Selain ekspor, Kuntoro juga menyampaikan upah buruh tani tumbuh positif dengan tren kenaikan 0,20% pada bulan Juli 2020. Kenaikan terjadi lantaran imbas musim panen raya yang melimpah.

“Upah buruh tani menjadi Rp 55.613 per hari dari sebelumnya Rp 55.503. Sementara itu, upah riil buruh tani mengalami kenaikan 0,32 persen menjadi Rp 52.549 karena terjadinya deflasi di pedesaan,” katanya.

Kuntoro menambahkan kenaikan upah buruh tani pada bulan Juli 2020 karena di bulan tersebut ada deflasi 0,13%. Dengan demikian, upah riil buruh tani naik sekitar 0,32%.

“Sementara itu, rata-rata nominal upah buruh, dari Rp 89.737 menjadi Rp 89.800. Upah riil naik 0,17%, yaitu dari Rp 85.415 menjadi Rp 85.565,” tutupnya.

Menteri Pertanian Syahrul Yasin Limpo menuturkan pertanian merupakan salah satu sektor yang mampu membuka lapangan pekerjaan besar karena adanya akses pasar yang terbuka lebar.
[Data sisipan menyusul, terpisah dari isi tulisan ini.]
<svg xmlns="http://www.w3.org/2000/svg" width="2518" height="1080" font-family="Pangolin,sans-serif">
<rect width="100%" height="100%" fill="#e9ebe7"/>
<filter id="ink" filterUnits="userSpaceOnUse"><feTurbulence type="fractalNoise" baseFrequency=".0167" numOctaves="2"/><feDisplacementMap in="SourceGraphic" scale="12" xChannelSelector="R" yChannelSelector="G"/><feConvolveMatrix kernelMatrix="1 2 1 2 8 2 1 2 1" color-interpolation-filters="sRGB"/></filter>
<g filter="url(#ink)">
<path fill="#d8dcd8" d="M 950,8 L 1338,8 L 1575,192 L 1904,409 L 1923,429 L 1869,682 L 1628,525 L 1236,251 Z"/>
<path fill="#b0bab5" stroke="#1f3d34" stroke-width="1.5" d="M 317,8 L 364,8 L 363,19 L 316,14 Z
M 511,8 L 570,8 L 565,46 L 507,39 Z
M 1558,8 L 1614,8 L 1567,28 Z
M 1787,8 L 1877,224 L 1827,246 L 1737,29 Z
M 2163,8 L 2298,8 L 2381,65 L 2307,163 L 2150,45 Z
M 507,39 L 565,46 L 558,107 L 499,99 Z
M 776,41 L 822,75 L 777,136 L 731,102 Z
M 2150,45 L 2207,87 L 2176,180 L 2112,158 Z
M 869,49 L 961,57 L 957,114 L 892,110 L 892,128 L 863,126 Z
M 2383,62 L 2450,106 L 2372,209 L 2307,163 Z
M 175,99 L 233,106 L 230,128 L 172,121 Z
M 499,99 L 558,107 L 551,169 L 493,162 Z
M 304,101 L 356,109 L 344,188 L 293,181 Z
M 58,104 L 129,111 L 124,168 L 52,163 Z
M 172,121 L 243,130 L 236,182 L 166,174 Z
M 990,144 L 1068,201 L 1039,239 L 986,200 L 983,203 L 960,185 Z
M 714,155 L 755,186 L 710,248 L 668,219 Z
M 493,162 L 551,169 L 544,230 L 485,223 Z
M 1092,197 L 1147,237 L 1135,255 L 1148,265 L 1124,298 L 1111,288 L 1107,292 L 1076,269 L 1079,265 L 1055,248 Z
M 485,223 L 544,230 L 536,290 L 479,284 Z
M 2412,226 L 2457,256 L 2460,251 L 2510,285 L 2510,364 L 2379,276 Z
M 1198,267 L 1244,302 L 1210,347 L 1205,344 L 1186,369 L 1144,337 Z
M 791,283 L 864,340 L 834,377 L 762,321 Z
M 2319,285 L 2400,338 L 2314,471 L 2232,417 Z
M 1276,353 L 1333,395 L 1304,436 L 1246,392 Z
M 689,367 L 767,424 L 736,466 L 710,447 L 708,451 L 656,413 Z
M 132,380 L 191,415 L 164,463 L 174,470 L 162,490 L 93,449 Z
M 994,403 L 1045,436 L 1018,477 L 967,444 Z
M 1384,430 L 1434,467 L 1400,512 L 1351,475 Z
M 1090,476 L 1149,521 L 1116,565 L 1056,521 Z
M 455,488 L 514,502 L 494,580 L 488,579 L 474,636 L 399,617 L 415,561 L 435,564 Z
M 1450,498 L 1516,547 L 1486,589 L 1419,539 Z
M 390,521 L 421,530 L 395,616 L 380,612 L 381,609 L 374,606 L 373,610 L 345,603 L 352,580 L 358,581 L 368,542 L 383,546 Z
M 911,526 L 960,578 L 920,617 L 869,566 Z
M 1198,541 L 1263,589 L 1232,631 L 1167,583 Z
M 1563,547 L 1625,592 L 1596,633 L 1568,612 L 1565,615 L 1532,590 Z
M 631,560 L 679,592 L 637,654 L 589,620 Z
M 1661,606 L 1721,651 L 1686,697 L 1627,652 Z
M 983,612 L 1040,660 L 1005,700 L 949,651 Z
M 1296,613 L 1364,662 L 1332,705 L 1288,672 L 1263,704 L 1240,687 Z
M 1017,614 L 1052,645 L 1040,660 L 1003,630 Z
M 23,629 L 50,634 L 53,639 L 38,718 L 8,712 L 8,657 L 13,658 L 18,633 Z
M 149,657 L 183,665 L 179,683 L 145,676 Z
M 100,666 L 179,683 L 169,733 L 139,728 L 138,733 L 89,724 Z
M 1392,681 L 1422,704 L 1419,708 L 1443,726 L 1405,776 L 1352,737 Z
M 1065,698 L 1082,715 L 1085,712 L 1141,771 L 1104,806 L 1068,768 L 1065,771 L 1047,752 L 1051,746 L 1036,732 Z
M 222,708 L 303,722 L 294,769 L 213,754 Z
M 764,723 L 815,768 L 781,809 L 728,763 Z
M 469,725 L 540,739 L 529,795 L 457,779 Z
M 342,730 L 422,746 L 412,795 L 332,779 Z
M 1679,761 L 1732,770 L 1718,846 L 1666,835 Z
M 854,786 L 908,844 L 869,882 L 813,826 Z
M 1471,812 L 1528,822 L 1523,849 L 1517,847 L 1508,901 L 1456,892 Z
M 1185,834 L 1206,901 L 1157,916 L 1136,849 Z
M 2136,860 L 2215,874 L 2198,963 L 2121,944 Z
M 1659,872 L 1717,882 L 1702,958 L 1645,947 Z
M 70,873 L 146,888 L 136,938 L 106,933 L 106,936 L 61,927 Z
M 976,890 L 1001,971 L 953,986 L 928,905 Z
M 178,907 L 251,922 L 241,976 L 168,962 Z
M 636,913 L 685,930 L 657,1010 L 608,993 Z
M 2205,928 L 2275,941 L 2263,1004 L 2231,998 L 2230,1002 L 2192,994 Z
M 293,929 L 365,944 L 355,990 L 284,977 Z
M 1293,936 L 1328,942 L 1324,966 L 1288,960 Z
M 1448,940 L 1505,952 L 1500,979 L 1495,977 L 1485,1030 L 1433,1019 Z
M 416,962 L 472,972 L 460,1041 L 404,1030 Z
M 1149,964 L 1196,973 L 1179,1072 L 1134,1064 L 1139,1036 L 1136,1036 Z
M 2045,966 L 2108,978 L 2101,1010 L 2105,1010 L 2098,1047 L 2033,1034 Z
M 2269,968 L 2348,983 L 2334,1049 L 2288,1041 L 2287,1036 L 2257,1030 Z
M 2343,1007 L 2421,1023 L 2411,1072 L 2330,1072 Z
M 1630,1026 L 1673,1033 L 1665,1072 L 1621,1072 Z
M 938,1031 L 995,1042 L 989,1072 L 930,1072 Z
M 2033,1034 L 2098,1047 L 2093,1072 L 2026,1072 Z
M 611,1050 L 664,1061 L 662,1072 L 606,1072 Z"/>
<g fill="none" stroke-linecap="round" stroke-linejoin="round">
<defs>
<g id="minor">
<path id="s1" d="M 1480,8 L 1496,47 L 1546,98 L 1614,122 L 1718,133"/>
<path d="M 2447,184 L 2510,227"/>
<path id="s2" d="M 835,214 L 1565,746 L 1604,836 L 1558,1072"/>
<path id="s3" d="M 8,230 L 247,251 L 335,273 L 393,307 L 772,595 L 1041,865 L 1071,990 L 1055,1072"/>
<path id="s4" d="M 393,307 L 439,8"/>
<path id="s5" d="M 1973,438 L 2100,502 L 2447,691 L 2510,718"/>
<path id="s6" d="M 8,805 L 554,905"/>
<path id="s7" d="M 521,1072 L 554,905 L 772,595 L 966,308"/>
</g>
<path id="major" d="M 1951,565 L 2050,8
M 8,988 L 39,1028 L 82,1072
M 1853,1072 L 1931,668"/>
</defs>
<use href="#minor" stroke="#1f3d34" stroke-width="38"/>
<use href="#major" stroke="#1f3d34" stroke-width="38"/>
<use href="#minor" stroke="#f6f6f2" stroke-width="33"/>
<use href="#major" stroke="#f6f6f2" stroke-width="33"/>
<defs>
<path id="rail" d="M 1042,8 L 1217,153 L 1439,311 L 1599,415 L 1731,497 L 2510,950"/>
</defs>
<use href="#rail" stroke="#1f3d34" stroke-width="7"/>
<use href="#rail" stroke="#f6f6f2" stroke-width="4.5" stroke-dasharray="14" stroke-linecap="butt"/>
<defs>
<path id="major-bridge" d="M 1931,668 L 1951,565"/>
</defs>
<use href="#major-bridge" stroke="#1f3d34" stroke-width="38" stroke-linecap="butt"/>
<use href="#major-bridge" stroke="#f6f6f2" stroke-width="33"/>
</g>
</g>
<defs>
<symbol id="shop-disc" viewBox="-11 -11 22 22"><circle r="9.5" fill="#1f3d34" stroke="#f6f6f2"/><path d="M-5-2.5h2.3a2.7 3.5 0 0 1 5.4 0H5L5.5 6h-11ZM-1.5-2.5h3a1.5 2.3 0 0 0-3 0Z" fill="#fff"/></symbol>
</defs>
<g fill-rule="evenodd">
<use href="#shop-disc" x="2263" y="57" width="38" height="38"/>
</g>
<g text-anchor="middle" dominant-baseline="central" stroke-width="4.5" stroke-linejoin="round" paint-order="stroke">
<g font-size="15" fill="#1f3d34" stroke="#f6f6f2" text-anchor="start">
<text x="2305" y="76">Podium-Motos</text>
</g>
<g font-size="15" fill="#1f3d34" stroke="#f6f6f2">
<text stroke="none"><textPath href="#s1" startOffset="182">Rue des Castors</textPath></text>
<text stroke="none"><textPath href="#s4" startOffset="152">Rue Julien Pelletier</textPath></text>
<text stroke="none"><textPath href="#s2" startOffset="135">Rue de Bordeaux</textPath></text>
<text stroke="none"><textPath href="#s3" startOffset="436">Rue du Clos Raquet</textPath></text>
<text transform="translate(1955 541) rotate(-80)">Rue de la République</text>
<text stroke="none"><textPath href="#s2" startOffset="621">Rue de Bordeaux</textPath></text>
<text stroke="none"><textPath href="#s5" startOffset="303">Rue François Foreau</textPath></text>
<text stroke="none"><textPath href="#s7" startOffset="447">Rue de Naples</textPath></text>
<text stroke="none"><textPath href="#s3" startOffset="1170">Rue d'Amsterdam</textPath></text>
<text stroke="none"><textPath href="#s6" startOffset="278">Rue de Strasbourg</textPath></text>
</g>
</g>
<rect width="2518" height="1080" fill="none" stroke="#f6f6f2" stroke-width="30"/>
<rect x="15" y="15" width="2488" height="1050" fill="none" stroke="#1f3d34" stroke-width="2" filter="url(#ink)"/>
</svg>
Apalagi, Indonesia merupakan negara agraris yang dikaruniai sinar matahari berlimpah dan kebutuhan air yang cukup.

“Pertumbuhan ekspor pertanian yang terus meningkat menunjukkan bahwa kinerja sektor pertanian masih berjalan normal dan tetap melakukan produksi meski dalam suasana krisis,” pungkasnya.